# Semantic segmentation

## Semantic segmentation

Semantic segmentation datasets are used to train a model to classify every pixel in an image. There are a wide variety of applications enabled by these datasets such as background removal from images, stylizing images, or scene understanding for autonomous driving. This guide will show you how to apply transformations to an image segmentation dataset.

Before you start, make sure you have up-to-date versions of `albumentations` and `cv2` installed:

Copied

```
pip install -U albumentations opencv-python
```

[Albumentations](https://albumentations.ai/) is a Python library for performing data augmentation for computer vision. It supports various computer vision tasks such as image classification, object detection, segmentation, and keypoint estimation.
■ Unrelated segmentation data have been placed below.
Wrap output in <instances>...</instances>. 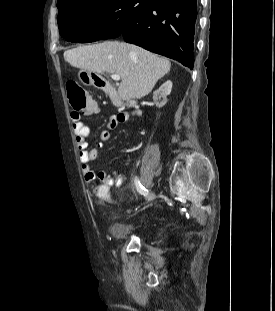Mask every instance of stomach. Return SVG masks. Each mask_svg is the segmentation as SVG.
Masks as SVG:
<instances>
[{"mask_svg": "<svg viewBox=\"0 0 275 311\" xmlns=\"http://www.w3.org/2000/svg\"><path fill=\"white\" fill-rule=\"evenodd\" d=\"M78 77H79V80L84 85H95V84H92V81H90L89 71L80 70L79 73H78Z\"/></svg>", "mask_w": 275, "mask_h": 311, "instance_id": "obj_1", "label": "stomach"}]
</instances>
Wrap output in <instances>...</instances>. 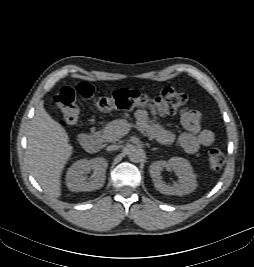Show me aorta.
I'll list each match as a JSON object with an SVG mask.
<instances>
[{
  "label": "aorta",
  "instance_id": "1",
  "mask_svg": "<svg viewBox=\"0 0 254 267\" xmlns=\"http://www.w3.org/2000/svg\"><path fill=\"white\" fill-rule=\"evenodd\" d=\"M128 157H129L131 162L138 163V162L142 161V159L144 157V153L141 149H139L135 146H130L128 148Z\"/></svg>",
  "mask_w": 254,
  "mask_h": 267
}]
</instances>
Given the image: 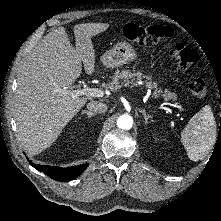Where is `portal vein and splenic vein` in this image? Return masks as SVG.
Returning a JSON list of instances; mask_svg holds the SVG:
<instances>
[{"instance_id": "18ae733b", "label": "portal vein and splenic vein", "mask_w": 221, "mask_h": 221, "mask_svg": "<svg viewBox=\"0 0 221 221\" xmlns=\"http://www.w3.org/2000/svg\"><path fill=\"white\" fill-rule=\"evenodd\" d=\"M69 94L72 98H76L81 95L91 96V97H103L104 92L98 88L84 87L80 90H70Z\"/></svg>"}]
</instances>
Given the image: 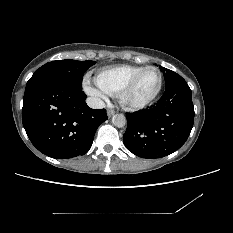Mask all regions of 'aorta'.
<instances>
[{
	"mask_svg": "<svg viewBox=\"0 0 233 233\" xmlns=\"http://www.w3.org/2000/svg\"><path fill=\"white\" fill-rule=\"evenodd\" d=\"M112 123L116 127H123L126 124V117L123 114H115L112 117Z\"/></svg>",
	"mask_w": 233,
	"mask_h": 233,
	"instance_id": "762f6f07",
	"label": "aorta"
}]
</instances>
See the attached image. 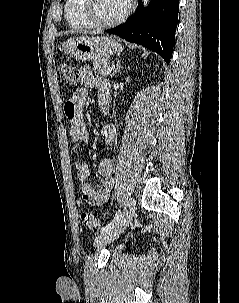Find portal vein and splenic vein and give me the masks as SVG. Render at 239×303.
Wrapping results in <instances>:
<instances>
[{
  "instance_id": "obj_1",
  "label": "portal vein and splenic vein",
  "mask_w": 239,
  "mask_h": 303,
  "mask_svg": "<svg viewBox=\"0 0 239 303\" xmlns=\"http://www.w3.org/2000/svg\"><path fill=\"white\" fill-rule=\"evenodd\" d=\"M108 69H109V71H111V70H112V68H111L110 66H108Z\"/></svg>"
}]
</instances>
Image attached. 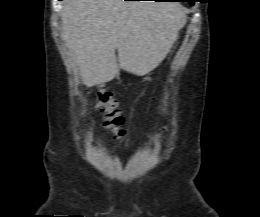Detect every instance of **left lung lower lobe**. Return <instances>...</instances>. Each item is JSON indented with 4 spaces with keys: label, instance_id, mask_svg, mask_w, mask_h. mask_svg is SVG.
<instances>
[{
    "label": "left lung lower lobe",
    "instance_id": "1",
    "mask_svg": "<svg viewBox=\"0 0 260 217\" xmlns=\"http://www.w3.org/2000/svg\"><path fill=\"white\" fill-rule=\"evenodd\" d=\"M157 1H171V0H157ZM191 4L194 3V0L189 1Z\"/></svg>",
    "mask_w": 260,
    "mask_h": 217
}]
</instances>
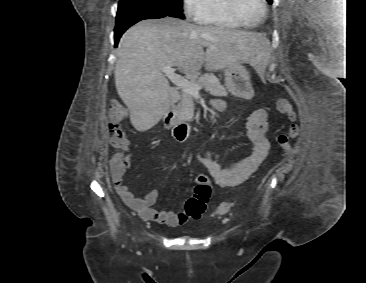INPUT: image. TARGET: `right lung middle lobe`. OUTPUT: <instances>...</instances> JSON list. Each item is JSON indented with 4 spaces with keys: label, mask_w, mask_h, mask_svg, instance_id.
I'll return each mask as SVG.
<instances>
[{
    "label": "right lung middle lobe",
    "mask_w": 366,
    "mask_h": 283,
    "mask_svg": "<svg viewBox=\"0 0 366 283\" xmlns=\"http://www.w3.org/2000/svg\"><path fill=\"white\" fill-rule=\"evenodd\" d=\"M154 12L184 19L182 0H120L117 16Z\"/></svg>",
    "instance_id": "obj_1"
}]
</instances>
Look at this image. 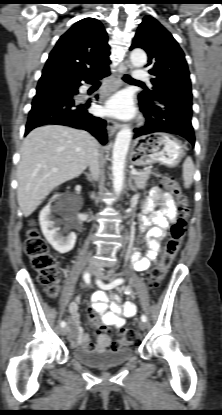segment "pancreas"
Returning a JSON list of instances; mask_svg holds the SVG:
<instances>
[{
  "label": "pancreas",
  "instance_id": "pancreas-1",
  "mask_svg": "<svg viewBox=\"0 0 222 415\" xmlns=\"http://www.w3.org/2000/svg\"><path fill=\"white\" fill-rule=\"evenodd\" d=\"M150 172V170L138 171L139 174L133 176L136 188L144 189L146 187L147 180L150 177Z\"/></svg>",
  "mask_w": 222,
  "mask_h": 415
}]
</instances>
This guide uses the [Scene Parsing](https://huggingface.co/datasets/scene_parse_150) dataset for segmenting and parsing an image into different image regions associated with semantic categories, such as sky, road, person, and bed.

Load the `train` split of the dataset and take a look at an example:

Copied

```
>>> from datasets import load_dataset

>>> dataset = load_dataset("scene_parse_150", split="train")
>>> index = 10
>>> dataset[index]
{'image': <PIL.JpegImagePlugin.JpegImageFile image mode=RGB size=683x512 at 0x7FB37B0EC810>,
 'annotation': <PIL.PngImagePlugin.PngImageFile image mode=L size=683x512 at 0x7FB37B0EC9D0>,
 'scene_category': 927}
```

The dataset has three fields:

* `image`: a PIL image object.
* `annotation`: segmentation mask of the image.
* `scene_category`: the label or scene category of the image (like “kitchen” or “office”).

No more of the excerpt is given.